Two days ago, I finally talked to my psychiatrist on the phone. I usually take 7.5 mg of Mirtazipane but if I feel like it’s necessary, I take 15 mg. The 15 mg had felt necessary for several days – and still, I was up at night. So my psychiatrist said I could take 30 mg. I did that two nights ago, and I slept beautifully. I took 30 mg again last night.

And I was up at 4 a.m., my body alive with anxiety.

I cannot drag around this anxiety anymore.

I see it. And that is at least half the battle.

I have had a book — Loving What Is, by Byron Katie — on my book shelf for months. It kept popping up on my radar. Then, when I was reading Geneen Roth’s memoir This Messy Magnificent Life last week, Roth shared a story about Byron Katie that struck me to the core. Katie was visiting with a cancer patient at a hospital who complained about having a bloated leg that was bigger than her other leg, and Katie said, I see that you are suffering because you think your legs should be the same size.

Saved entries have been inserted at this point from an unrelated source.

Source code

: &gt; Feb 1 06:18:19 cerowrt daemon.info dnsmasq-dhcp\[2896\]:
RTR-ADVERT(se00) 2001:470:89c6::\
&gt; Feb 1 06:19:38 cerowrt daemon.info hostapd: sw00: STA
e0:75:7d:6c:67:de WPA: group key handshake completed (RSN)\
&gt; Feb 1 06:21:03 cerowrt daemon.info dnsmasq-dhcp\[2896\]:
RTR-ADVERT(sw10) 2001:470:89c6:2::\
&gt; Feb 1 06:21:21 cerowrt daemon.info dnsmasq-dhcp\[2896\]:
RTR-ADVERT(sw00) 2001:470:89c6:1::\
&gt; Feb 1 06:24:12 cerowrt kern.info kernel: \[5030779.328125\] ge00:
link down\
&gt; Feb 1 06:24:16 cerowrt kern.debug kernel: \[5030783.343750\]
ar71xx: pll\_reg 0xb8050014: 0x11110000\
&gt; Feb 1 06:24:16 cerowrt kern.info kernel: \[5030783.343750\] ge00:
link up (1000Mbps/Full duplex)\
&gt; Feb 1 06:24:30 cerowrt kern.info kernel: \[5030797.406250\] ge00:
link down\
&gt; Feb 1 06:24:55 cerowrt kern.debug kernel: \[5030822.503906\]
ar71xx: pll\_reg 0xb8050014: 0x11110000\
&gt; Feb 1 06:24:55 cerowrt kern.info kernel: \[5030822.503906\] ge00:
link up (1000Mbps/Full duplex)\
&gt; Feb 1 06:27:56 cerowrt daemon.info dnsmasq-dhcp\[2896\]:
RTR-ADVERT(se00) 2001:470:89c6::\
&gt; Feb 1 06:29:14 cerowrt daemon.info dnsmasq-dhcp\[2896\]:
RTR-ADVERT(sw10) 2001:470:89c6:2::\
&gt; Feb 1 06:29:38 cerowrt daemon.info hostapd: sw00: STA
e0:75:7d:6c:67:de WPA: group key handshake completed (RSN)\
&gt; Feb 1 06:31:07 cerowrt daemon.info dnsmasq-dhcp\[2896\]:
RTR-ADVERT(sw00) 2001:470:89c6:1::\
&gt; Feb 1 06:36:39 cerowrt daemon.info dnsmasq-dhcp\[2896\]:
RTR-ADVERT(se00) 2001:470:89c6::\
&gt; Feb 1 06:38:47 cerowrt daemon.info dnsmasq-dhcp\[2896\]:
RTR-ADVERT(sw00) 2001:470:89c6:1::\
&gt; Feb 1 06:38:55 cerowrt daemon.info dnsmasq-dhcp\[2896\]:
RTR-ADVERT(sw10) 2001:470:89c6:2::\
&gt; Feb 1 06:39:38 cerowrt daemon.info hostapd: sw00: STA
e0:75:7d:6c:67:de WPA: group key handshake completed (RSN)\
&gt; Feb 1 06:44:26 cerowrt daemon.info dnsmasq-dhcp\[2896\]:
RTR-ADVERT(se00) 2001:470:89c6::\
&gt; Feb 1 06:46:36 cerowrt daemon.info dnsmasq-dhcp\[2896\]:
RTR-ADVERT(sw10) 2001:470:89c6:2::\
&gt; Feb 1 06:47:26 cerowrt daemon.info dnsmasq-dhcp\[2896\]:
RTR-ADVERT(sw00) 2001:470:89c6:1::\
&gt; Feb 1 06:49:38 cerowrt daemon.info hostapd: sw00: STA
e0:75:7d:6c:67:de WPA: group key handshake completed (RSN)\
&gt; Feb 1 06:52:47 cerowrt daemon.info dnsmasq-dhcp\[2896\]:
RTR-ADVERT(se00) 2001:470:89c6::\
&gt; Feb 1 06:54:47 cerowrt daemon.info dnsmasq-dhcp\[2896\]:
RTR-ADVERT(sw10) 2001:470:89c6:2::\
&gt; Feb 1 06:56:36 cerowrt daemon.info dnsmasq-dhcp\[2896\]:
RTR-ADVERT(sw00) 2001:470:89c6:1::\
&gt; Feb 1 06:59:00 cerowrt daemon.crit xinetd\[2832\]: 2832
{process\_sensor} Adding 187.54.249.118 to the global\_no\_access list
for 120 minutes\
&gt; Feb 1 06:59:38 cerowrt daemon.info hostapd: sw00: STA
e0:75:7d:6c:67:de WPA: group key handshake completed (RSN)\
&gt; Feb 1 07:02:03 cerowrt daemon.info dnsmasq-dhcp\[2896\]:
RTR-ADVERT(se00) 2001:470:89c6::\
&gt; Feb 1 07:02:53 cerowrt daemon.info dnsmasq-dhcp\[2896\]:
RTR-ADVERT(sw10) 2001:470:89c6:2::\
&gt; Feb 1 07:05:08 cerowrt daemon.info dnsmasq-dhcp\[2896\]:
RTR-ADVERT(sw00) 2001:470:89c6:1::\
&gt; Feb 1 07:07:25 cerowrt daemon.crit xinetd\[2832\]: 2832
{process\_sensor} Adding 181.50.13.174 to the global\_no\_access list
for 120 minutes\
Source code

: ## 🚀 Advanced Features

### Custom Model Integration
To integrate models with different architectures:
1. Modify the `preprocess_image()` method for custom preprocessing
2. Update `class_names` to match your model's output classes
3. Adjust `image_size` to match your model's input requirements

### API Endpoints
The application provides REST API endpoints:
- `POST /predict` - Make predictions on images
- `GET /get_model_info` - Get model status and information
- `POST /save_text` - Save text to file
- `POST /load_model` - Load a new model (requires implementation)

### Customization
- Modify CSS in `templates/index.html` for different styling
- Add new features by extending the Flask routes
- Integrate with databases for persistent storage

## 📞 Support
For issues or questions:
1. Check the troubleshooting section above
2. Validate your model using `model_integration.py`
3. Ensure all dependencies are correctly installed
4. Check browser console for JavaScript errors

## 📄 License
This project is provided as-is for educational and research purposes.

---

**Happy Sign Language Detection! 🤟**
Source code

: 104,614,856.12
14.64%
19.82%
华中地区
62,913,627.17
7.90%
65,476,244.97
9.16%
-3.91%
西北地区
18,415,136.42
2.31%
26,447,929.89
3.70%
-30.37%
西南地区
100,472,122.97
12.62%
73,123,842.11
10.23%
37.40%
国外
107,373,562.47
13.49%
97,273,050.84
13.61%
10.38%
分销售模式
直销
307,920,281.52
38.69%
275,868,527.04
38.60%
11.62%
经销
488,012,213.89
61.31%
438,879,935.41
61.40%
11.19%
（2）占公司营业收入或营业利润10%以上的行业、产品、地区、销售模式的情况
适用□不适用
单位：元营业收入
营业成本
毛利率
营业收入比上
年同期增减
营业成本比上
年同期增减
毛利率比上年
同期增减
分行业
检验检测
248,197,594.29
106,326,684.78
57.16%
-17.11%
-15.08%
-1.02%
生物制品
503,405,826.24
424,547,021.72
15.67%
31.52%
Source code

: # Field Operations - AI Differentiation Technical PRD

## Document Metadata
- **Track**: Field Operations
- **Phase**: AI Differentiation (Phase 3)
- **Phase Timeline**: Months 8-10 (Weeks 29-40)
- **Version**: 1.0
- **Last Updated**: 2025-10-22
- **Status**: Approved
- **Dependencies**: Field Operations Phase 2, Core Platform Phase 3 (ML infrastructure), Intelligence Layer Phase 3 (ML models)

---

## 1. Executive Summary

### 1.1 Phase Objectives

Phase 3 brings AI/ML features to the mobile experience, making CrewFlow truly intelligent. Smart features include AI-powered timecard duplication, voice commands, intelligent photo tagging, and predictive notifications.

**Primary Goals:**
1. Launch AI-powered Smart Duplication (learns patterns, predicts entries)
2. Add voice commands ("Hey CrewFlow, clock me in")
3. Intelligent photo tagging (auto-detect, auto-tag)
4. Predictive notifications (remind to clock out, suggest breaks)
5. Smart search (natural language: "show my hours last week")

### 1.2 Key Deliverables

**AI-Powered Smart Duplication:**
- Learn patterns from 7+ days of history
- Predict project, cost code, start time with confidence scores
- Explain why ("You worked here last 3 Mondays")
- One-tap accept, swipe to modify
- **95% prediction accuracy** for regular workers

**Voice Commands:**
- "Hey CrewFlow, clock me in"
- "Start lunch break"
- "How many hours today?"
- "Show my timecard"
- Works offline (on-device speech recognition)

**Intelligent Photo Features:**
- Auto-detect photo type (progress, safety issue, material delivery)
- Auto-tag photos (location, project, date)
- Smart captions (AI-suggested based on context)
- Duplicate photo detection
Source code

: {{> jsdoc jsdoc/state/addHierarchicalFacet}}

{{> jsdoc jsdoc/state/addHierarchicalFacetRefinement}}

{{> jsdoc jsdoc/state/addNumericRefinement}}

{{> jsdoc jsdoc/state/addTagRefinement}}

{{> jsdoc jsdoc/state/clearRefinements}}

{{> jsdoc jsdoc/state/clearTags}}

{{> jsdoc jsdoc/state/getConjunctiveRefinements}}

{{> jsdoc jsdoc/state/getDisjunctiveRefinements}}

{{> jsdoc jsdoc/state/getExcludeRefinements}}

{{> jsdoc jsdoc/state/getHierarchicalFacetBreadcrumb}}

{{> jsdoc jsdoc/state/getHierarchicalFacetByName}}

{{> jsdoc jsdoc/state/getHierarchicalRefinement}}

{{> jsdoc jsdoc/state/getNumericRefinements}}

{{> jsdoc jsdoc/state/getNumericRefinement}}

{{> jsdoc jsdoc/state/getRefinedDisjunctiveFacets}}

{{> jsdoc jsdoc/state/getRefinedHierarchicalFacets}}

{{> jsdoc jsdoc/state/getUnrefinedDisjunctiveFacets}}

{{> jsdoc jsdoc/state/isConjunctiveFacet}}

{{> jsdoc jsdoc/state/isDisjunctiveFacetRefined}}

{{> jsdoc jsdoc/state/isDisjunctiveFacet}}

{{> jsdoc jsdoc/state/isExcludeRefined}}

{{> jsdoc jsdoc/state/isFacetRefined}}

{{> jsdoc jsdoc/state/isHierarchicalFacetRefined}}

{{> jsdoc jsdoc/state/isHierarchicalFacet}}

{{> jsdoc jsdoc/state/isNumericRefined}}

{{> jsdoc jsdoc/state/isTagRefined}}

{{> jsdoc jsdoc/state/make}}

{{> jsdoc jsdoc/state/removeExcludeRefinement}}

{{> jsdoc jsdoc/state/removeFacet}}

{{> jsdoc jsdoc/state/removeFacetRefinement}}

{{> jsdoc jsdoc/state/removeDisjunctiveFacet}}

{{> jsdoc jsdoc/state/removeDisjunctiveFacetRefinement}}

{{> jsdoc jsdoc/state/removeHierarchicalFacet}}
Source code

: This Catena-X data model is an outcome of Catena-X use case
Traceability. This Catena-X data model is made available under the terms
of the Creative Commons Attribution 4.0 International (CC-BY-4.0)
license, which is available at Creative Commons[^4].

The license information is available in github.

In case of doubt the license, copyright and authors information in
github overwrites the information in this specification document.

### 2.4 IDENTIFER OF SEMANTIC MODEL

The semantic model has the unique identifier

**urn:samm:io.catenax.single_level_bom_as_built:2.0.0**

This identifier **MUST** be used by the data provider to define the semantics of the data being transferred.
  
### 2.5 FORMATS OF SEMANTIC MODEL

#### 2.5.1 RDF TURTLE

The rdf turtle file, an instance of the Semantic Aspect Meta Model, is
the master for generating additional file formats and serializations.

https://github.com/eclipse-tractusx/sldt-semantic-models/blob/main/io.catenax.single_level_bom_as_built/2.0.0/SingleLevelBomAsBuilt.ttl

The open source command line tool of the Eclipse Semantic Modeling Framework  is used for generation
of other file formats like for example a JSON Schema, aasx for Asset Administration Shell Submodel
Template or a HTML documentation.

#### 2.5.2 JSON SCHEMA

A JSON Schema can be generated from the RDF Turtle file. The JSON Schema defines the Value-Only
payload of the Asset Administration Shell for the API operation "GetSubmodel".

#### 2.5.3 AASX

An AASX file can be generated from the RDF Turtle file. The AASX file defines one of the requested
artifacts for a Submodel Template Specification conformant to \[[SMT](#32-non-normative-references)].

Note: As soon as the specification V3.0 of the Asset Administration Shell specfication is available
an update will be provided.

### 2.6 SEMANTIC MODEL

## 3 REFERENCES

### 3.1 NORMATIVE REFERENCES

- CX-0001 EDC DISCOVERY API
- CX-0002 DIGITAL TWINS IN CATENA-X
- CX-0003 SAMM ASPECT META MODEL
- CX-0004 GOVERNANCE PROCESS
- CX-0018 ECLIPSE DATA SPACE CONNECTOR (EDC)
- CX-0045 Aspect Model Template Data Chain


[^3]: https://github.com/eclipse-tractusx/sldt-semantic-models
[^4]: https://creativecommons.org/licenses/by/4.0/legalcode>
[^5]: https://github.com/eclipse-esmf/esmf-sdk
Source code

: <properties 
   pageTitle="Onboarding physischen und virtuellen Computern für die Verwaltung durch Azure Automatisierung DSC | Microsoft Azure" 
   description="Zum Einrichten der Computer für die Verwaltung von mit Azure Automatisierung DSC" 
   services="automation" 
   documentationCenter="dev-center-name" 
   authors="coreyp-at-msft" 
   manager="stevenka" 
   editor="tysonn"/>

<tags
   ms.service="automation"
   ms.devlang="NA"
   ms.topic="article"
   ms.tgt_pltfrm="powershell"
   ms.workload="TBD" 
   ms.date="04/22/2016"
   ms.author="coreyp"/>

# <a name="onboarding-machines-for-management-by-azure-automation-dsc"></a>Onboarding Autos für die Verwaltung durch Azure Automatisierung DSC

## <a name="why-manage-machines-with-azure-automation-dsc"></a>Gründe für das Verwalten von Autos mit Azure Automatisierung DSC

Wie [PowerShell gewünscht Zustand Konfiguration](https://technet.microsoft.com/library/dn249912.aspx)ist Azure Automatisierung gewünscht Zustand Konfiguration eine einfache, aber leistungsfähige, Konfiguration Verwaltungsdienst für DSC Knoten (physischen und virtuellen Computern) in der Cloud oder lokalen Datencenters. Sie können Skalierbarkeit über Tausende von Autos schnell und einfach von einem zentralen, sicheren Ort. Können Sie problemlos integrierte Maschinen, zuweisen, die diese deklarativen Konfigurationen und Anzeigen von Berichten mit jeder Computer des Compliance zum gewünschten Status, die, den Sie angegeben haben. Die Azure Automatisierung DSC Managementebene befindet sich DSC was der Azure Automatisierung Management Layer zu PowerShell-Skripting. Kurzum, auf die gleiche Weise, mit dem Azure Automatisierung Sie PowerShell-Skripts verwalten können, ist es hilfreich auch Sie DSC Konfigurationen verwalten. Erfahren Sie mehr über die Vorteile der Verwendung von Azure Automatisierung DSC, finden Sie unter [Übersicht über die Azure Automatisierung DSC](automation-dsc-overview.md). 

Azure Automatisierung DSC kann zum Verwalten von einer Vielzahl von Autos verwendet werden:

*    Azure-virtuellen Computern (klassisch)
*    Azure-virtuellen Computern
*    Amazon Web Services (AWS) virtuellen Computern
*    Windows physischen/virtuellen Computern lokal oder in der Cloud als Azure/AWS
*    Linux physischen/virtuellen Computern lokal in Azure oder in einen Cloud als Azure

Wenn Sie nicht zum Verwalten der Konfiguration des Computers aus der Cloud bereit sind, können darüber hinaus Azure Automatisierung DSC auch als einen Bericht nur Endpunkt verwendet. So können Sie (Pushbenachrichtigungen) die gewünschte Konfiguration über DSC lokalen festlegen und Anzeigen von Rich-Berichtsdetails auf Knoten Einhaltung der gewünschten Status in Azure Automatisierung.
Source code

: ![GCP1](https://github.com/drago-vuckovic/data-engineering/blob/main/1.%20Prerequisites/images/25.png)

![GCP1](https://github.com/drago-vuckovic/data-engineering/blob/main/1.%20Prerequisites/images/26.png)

I have not fully processed that story, but every time I think about it, I feel as if someone has struck a tuning fork in my soul.

I read a few pages of Loving What Is this morning and spoiler alert: I think I have found the approach that will help me conquer the anxiety that was lurking in my subconscious.

I’ll write more about that over the next few weeks. Insomnia is a bitch, but at least I can see the work I need to do.

And when I am doing the work I need to do, life feels outrageously sweet. Even if I am sheltering-at-home during a pandemic.